Introduction: DOG STEPS

About: In my shop I have a name for hammer, saw, and plier. The saw is Tess, the hammer's Joe, and Glumdalclitch is the plier. Yes, I'm brillig, and my slithy toves still gyre and gimble in the wabe. With that, le…

So what do you do when you have a two foot high bed and a six inch high Yorkie named Pixie who demands to snuggle and you get tired of picking her up each time she yaps to come up--oh, yes, Yorkies are yappers. Wifey and I rescue dogs and have had quite a few over the years. Pixie, as small as she is, rules the roost.

Step 1:

I started as I always do, with very simple plans. So much of my actual builds are in my head. I use plans to keep the image up there in my mind.

Step 2:

Using my trim jig, I squared up the boards.

Step 3:

I used an inexpensive pine.

Step 4:

The sides of the steps. Like the ark--two by two.

Step 5:

I attached each side with pocket holes, glue and screws.

Step 6:

I made two of these, of course.

Step 7:

I secured the two sides by attaching each step.

Step 8:

Following this I added supports in the back to keep it steady At this point I really thought I was done. Oh, when you own a bossy Yorkie it ain't over till it's over....

Step 9:

So I put the step in place and got Pixie.

Step 10:

She wouldn't go up the steps.

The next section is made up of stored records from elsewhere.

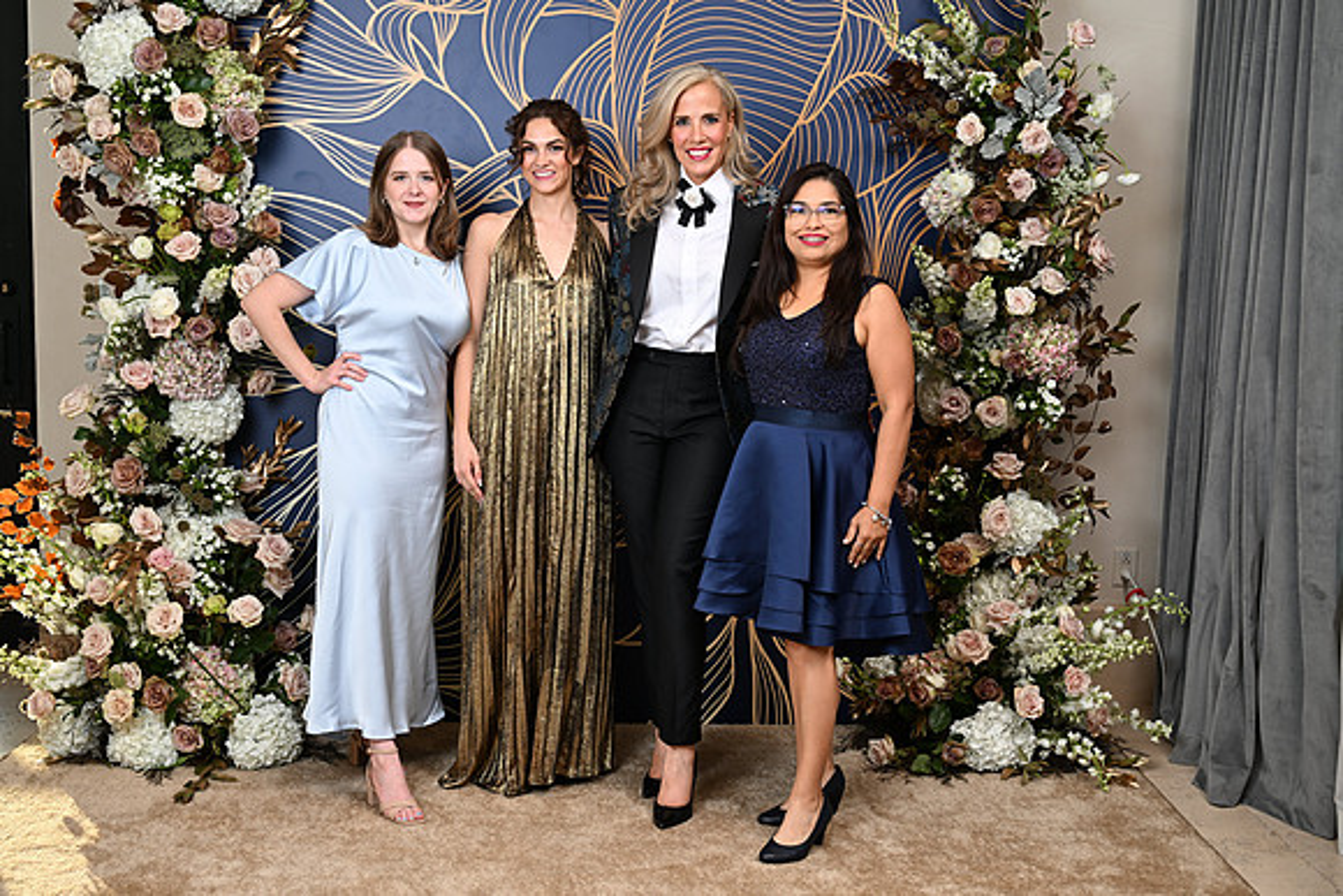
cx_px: 672
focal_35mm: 45
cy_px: 448
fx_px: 1679
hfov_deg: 43.6
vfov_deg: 29.9
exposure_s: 1/125
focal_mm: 45
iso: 125
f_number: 5.6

So I put her on the steps and she refused to move. It took me a bit to figure out what was wrong. When you're dealing with a Yorkie you're dealing with a Princess.

Step 11:

Yes, a Princess.

Step 12:

I found out the problem through trial and error. The bare wood steps were not comfortable. Pixie needed a bit of cushioning for her paws. And if you think that was the end of her demands--HA! The blanket placed on the steps had to be smooth, without wrinkles. If not ... yep, she'd stand at the bottom of the steps and yap until she got her way.

Ah, the wonders of rescued dogs.

Hope you enjoyed this simple HOW TO.